The structure has plenty of windows to provide light and passive heating. Its rooftop solar panels generate excess power to sell back to the power grid. And hot water is transformed into cool air.
"Almost every part of this house is designed to be innovative; it's designed to make living green both perform, but more so than anything else, to make sure that it's comfortable," Preet Anand said.
The two schools form Team California, and they will compete against 19 others for top honors in the U.S. Department of Energy's /*Solar Decathlon*/ competition.
Dirt-stained hands reflect the sweat equity that went into the project as designers and engineers learned about collaboration.
"We would propose something with the form, with the shape, with integrating systems, and then the engineers would come back, 'What about this? There's this piece of technology that we can achieve those similar things,'" Kyle Belcher said.

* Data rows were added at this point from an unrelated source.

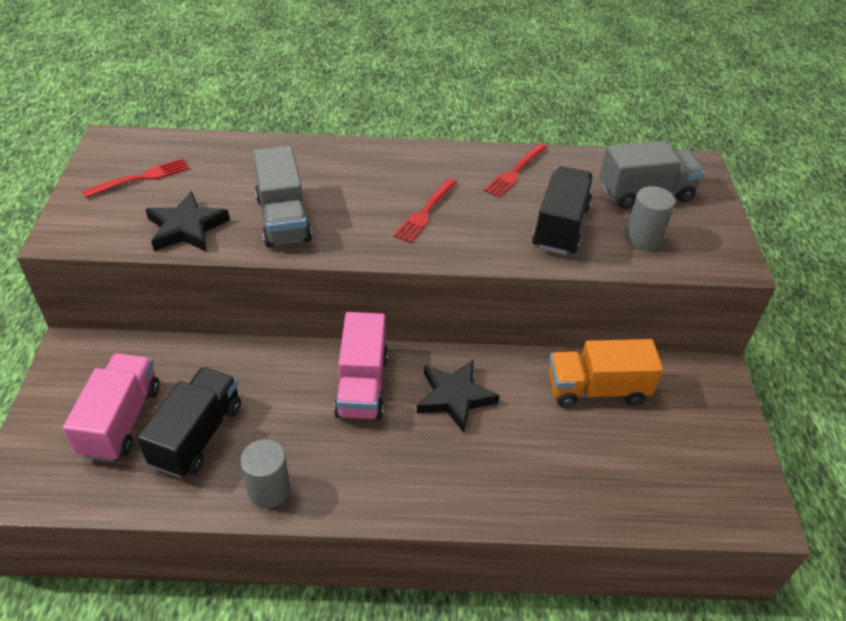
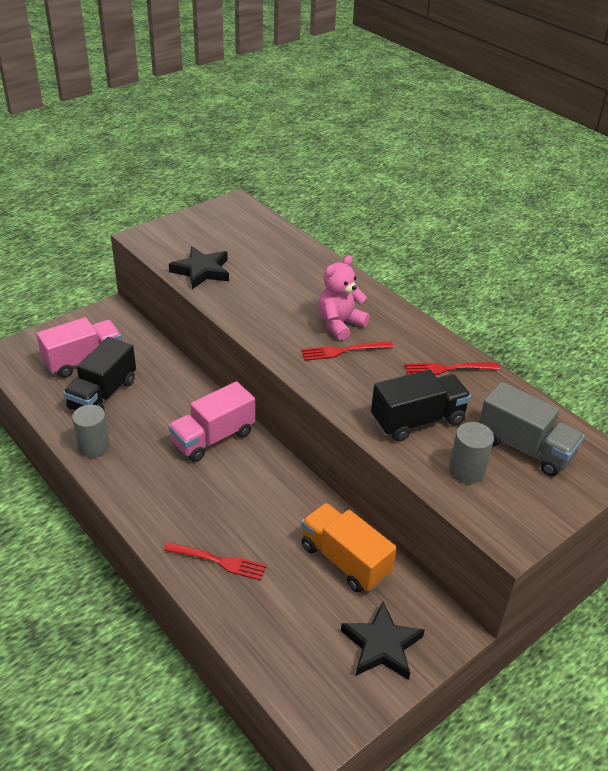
camera: 50 degrees right, 5 degrees down
red fork [82,158,189,198] -> red fork moved to [164,542,267,581]
black truck [137,367,241,478] -> black truck turned 135 degrees clockwise [63,337,136,410]
grey truck [253,146,312,247] -> none
black star [417,360,500,433] -> black star moved to [341,602,425,680]
none -> pink teddy bear [319,255,370,341]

Applied Materials helped to underwrite the $1.4 million project. CEO Mike Splinter says the students will shape the future of solar energy.
"I think this next generation is going to be about energy and environment, and it's very exciting for us just to see the innovation, the ideas, the drive and the effort these kids are putting in," Splinter said.
The house will be reconstructed on the National Mall in Washington DC in time for the international competition on October 8. Team California will be up against some really tough schools, including MIT and Carnegie Mellon. Two years ago, they beat both of those schools.